But the Indonesian media quickly pounced on a funding detail. Posted on the Bloomberg Initiative’s website was a US$393,000 grant to Muhammadiyah in 2009.

According to Bloomberg’s website at the time, the grant sought “the issuance and dissemination of religious advice on the dangers of tobacco use among Muhammadiyah/Islamic institutions”.

Critics accused Muhammadiyah of seeking to unite Muslim opinion against tobacco in return for the grant money.

Dr Sudibyo Markus, who led Muhammadiyah’s health department at the time, said there had never been any quid pro quo.

Meanwhile, religious leaders affiliated with Nahdlatul Ulama (NU), Muhammadiyah’s main rival, criticised Muhammadiyah for supposedly bowing to Bloomberg’s money.

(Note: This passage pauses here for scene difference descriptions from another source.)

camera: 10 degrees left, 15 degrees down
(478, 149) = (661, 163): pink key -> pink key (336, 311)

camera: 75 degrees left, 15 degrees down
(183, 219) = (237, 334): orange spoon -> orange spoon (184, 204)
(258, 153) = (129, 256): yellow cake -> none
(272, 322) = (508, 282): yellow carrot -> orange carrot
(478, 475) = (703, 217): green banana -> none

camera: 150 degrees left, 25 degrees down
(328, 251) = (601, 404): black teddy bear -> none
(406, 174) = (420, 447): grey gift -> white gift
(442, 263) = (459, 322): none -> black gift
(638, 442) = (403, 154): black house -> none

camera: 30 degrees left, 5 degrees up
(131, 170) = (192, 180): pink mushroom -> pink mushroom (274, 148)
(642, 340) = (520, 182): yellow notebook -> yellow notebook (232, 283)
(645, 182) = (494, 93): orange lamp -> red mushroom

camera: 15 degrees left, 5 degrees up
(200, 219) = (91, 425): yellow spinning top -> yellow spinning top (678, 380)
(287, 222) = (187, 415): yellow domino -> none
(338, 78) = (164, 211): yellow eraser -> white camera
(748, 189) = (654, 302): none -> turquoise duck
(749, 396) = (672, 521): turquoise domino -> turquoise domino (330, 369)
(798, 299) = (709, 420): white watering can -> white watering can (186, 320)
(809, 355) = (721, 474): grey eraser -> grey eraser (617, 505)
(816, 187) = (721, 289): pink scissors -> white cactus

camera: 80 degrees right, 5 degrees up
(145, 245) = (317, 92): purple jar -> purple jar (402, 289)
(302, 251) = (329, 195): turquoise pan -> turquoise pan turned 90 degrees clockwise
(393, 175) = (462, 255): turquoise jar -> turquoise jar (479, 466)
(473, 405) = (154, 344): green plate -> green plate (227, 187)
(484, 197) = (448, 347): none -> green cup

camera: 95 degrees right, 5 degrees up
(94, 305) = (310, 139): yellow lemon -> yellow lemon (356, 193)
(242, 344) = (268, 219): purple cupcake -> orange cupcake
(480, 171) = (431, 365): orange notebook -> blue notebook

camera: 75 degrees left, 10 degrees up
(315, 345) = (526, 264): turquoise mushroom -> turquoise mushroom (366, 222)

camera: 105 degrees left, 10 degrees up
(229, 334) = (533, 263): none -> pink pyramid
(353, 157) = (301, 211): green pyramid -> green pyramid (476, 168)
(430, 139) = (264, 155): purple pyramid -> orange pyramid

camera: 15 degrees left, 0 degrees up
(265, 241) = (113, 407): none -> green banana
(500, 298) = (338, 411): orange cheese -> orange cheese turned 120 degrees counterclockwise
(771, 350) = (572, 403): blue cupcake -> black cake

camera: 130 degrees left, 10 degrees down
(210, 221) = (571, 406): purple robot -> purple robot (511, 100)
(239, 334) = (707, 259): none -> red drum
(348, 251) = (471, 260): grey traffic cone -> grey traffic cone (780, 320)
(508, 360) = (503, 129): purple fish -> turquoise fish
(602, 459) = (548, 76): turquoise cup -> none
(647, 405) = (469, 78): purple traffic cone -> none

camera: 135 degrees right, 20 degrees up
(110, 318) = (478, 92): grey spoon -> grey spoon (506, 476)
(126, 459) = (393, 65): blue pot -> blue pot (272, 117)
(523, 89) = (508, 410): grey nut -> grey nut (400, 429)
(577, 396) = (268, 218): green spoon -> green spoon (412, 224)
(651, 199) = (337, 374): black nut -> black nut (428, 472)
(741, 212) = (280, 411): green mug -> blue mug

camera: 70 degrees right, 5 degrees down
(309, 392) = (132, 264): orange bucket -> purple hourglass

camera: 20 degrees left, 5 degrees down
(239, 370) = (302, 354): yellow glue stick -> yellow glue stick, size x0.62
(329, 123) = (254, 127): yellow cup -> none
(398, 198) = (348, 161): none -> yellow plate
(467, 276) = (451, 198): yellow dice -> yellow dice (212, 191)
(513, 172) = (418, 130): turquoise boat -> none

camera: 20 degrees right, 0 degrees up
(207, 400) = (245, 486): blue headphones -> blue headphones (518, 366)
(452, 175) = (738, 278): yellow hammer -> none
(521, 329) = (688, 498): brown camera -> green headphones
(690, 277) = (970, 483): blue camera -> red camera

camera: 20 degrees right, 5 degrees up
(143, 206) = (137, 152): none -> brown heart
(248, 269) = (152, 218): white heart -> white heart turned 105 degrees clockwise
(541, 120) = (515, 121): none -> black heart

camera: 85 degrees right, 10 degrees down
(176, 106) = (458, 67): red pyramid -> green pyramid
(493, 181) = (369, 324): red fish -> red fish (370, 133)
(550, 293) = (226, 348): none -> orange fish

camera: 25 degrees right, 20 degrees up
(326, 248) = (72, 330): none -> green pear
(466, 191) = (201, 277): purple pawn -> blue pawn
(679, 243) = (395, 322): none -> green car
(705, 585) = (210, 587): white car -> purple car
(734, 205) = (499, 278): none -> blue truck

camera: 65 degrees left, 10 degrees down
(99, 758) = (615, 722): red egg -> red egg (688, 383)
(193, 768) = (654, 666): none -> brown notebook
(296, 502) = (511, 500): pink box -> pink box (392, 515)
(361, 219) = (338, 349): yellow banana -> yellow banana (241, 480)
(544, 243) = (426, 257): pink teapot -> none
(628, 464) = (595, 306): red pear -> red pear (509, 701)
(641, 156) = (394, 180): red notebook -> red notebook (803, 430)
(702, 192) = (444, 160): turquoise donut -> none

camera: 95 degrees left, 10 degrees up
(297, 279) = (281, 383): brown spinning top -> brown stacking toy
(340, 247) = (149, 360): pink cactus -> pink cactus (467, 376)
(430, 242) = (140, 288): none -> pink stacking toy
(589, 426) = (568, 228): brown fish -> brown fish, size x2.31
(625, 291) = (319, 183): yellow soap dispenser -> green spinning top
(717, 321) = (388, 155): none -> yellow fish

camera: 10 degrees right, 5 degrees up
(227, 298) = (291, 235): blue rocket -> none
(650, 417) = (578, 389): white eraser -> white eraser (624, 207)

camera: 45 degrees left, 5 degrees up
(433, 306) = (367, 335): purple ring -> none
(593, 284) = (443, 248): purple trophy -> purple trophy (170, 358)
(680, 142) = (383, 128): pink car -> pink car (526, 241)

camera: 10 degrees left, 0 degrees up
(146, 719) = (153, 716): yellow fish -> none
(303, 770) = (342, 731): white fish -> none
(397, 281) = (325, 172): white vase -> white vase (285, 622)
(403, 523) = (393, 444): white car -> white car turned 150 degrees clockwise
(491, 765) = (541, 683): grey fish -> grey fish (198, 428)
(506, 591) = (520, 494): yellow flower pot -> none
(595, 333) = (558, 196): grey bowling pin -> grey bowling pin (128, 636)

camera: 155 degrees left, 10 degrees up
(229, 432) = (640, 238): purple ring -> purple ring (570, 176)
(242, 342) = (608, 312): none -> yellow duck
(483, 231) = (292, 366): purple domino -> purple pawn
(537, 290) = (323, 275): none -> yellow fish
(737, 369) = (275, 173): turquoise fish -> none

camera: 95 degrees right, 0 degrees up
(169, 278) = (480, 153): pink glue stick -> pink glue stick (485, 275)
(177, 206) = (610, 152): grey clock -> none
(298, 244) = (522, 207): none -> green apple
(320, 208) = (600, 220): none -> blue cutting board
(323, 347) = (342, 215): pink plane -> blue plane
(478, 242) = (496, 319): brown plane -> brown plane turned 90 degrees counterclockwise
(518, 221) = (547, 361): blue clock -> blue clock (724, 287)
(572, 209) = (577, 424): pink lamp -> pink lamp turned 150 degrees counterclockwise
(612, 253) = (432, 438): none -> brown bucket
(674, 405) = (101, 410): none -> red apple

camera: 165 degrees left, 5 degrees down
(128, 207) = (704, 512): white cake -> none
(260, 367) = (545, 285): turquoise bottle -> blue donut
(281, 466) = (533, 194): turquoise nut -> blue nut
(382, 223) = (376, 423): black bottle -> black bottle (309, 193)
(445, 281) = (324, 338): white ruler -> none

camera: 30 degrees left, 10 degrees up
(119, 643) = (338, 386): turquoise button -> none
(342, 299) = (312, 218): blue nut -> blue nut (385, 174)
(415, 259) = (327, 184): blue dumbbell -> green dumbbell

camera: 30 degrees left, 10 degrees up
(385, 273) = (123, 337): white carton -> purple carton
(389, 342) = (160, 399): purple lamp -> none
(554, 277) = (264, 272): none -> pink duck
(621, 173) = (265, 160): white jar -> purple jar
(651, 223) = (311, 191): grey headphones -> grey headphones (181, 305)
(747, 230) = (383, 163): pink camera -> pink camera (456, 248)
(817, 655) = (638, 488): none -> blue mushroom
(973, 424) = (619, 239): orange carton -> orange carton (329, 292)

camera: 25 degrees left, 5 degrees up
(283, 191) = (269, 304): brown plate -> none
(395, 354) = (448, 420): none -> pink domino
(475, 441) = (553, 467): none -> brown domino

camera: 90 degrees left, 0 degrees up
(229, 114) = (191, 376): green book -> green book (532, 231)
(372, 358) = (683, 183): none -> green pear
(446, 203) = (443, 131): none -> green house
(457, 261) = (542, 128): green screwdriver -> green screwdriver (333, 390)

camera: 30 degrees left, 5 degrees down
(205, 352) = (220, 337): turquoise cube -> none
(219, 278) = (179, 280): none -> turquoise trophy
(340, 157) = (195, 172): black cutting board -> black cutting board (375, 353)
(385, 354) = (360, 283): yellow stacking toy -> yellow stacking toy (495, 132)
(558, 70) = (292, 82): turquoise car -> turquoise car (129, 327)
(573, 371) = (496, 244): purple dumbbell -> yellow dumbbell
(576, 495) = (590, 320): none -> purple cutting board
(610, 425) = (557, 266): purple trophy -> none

But NU, which does not view smoking as forbidden in most circumstances, receives funding from the foundation wing of Djarum, Indonesia’s third-largest tobacco company.

The group’s vice chairman, Mr Maksum Mahfudh, said there was “no relationship whatsoever” between the funding and its decision that it would not forbid smoking.

He added that moving “drastically” against tobacco would impoverish the farmers and sellers who are “grass-roots people of NU”.

For now, the two sides appear to have fought to a draw.

After steadily rising for a decade, the smoking rate has plateaued, according to the Indonesian Family Life Survey, funded by the US National Institutes of Health, that was released in April.

Still, Philip Morris International remains optimistic about Indonesia. In a February conference call with investors, Mr Andr Calantzopoulos, chief executive officer, said Indonesia remained a good bet.

“We remain optimistic about the profit growth opportunities in this key market thanks to its growing adult population and rising income levels,” he told them.